= Free amino nitrogen =

Measure

In brewing and winemaking, free amino nitrogen (FAN) is a measure of the concentration of individual amino acids and small peptides (one to three units) which can be utilized by yeast and wine yeast for cell growth and proliferation. Together with ammonia, FAN makes up the measurement of yeast assimilable nitrogen that can be measured prior to the start of fermentation.

The exact components of FAN will vary from the composition of the wort or grape must.

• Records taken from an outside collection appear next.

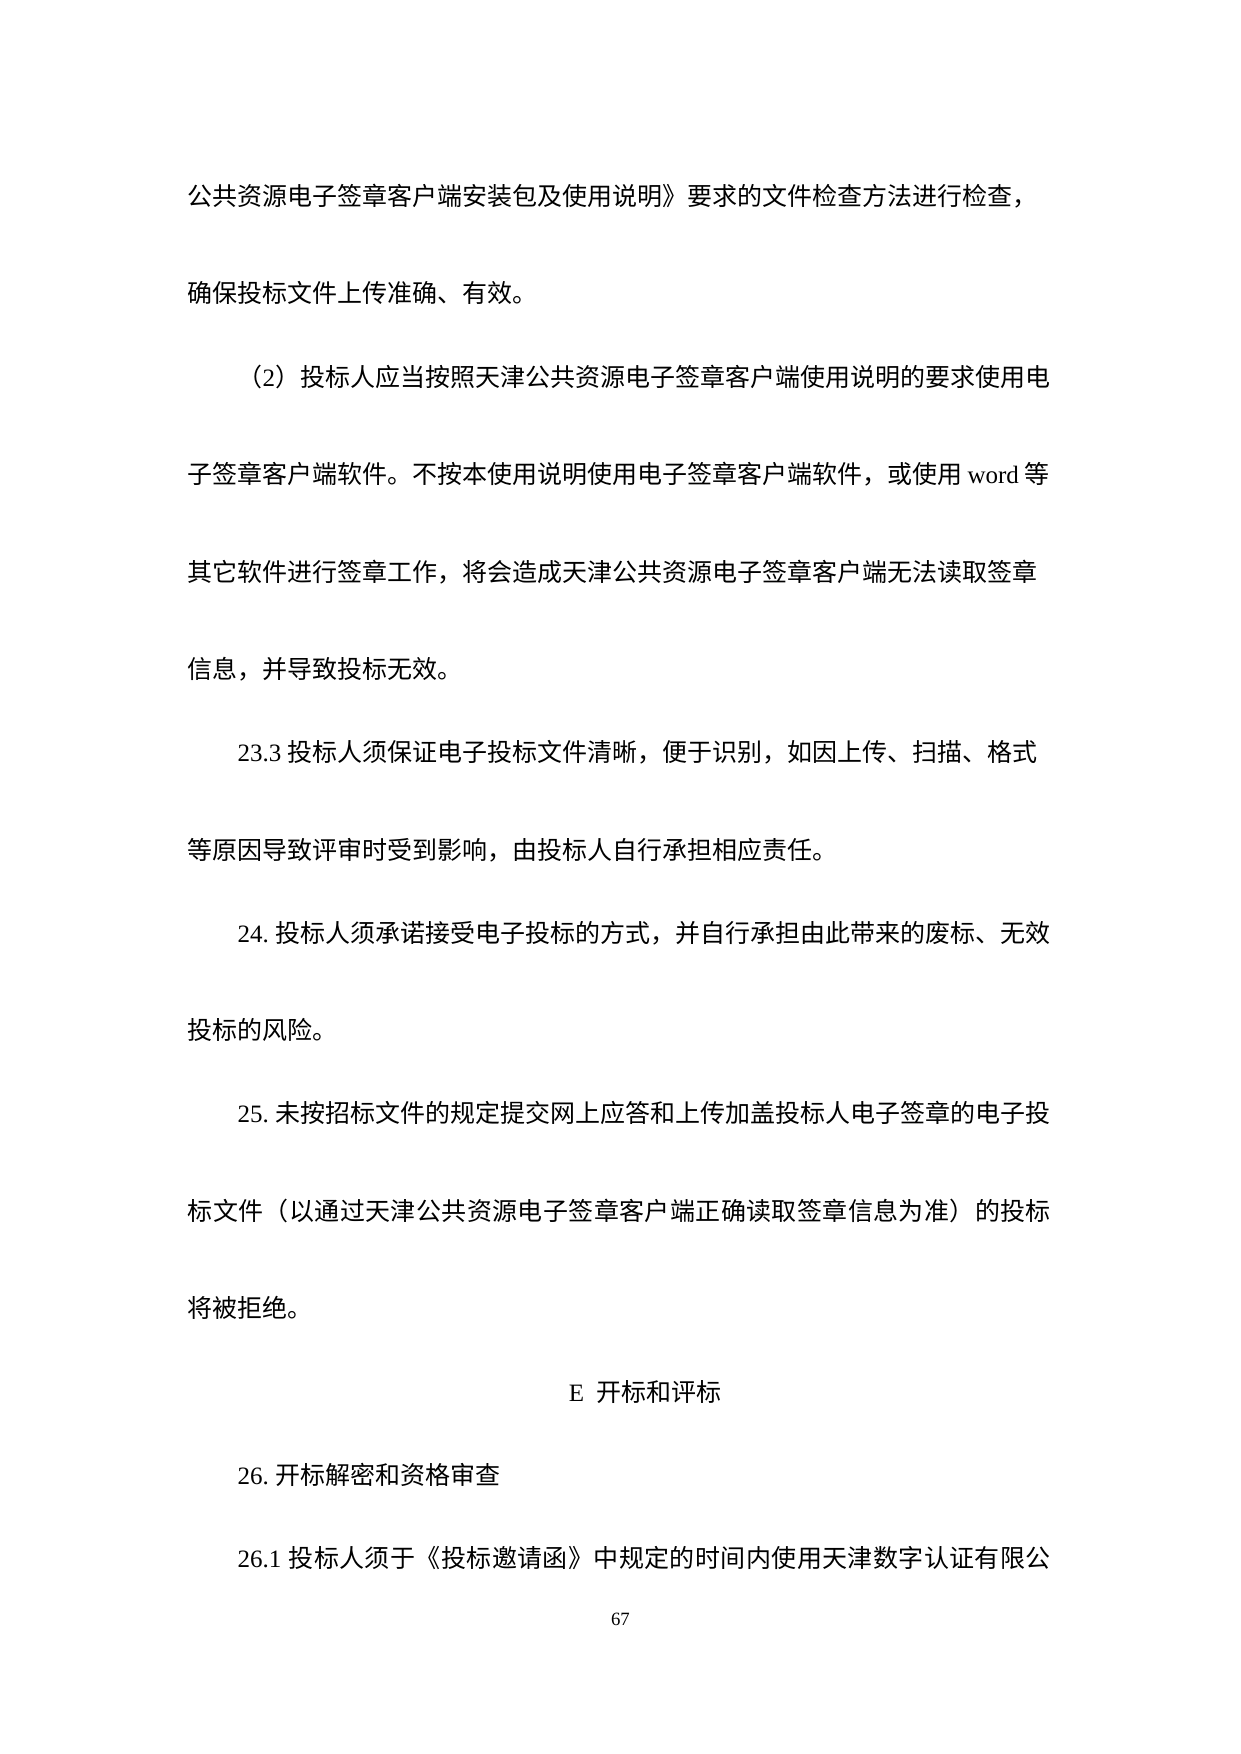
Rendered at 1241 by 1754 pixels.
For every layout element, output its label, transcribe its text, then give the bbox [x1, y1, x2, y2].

text 26. 开标解密和资格审查 [187, 1441, 1053, 1506]
text 25. 未按招标文件的规定提交网上应答和上传加盖投标人电子签章的电子投标文件（以通过天津公共资源电子签章客户端正确读取签章信息为准）的投标将被拒绝。 [187, 1079, 1053, 1339]
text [187, 162, 1053, 324]
text 24. 投标人须承诺接受电子投标的方式，并自行承担由此带来的废标、无效投标的风险。 [187, 899, 1053, 1061]
text （2）投标人应当按照天津公共资源电子签章客户端使用说明的要求使用电子签章客户端软件。不按本使用说明使用电子签章客户端软件，或使用word等其它软件进行签章工作，将会造成天津公共资源电子签章客户端无法读取签章信息，并导致投标无效。 [187, 343, 1053, 700]
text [187, 1524, 1053, 1589]
text E 开标和评标 [187, 1358, 1053, 1423]
text 23.3 投标人须保证电子投标文件清晰，便于识别，如因上传、扫描、格式等原因导致评审时受到影响，由投标人自行承担相应责任。 [187, 718, 1053, 881]
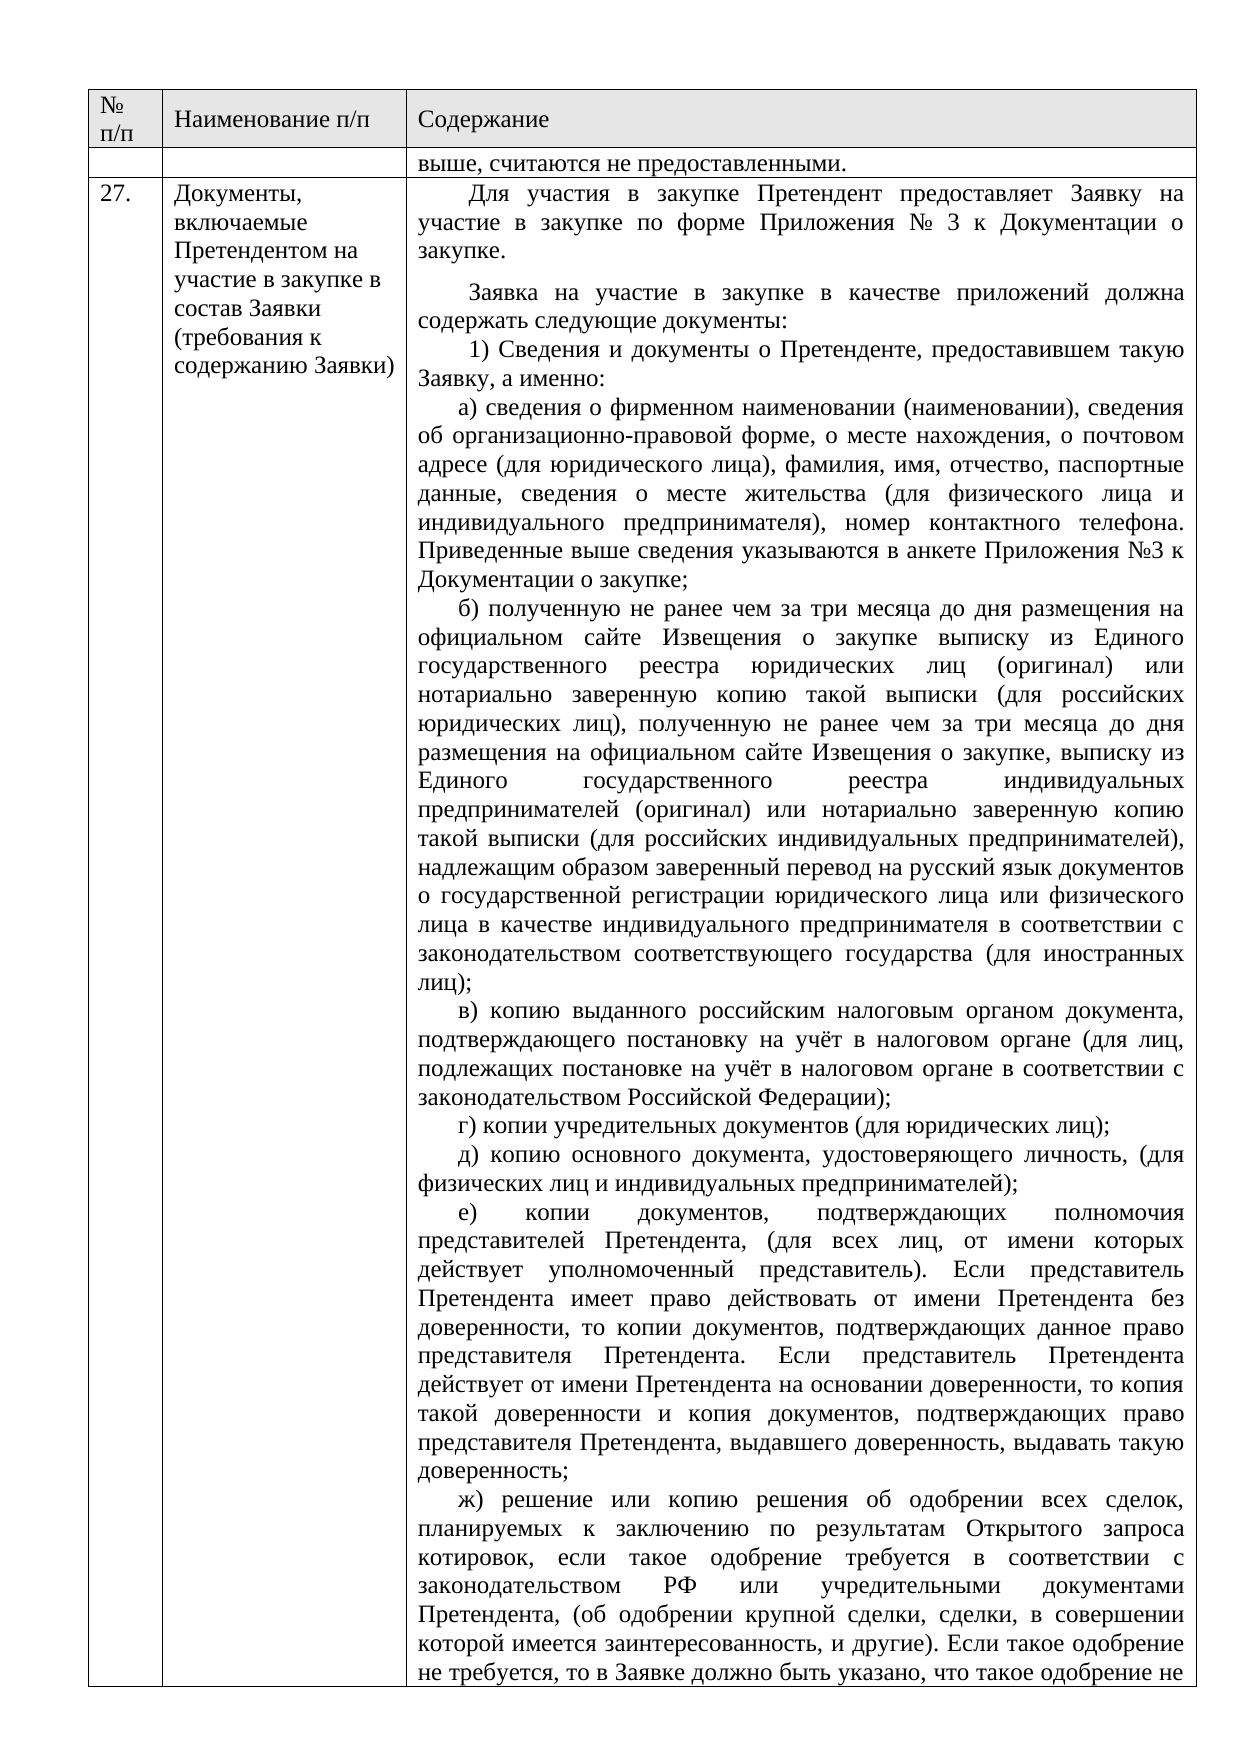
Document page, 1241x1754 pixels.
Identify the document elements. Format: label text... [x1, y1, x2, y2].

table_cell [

In wine, all 21 amino acids can be found in trace amounts with arginine, proline and glutamine being the most abundant. However, as Saccharomyces cerevisiae, the primary yeast for both beer and wine, can not utilize proline in the anaerobic conditions of ethanol fermentation it is not included in FAN (and subsequently YAN) calculations.

==In winemaking==
The amount of FAN that winemakers will see in their grape depends on a number of components including grape variety, rootstock, vineyard soils and viticultural practices (such as the use of fertilizers and canopy management) as well as the climate conditions of particular vintages. The typical wine grape will have anywhere from 22 to 1242 mg of nitrogen/liter derived from free amino acids.

==In brewing==
For vigorous fermentation, a sufficient quantity of FAN must be present in the wort. An excessive concentration in the wort is not desirable however, as this may cause the production of a significant quantity of fusel alcohols, or spoilage of the finished beer by other organisms.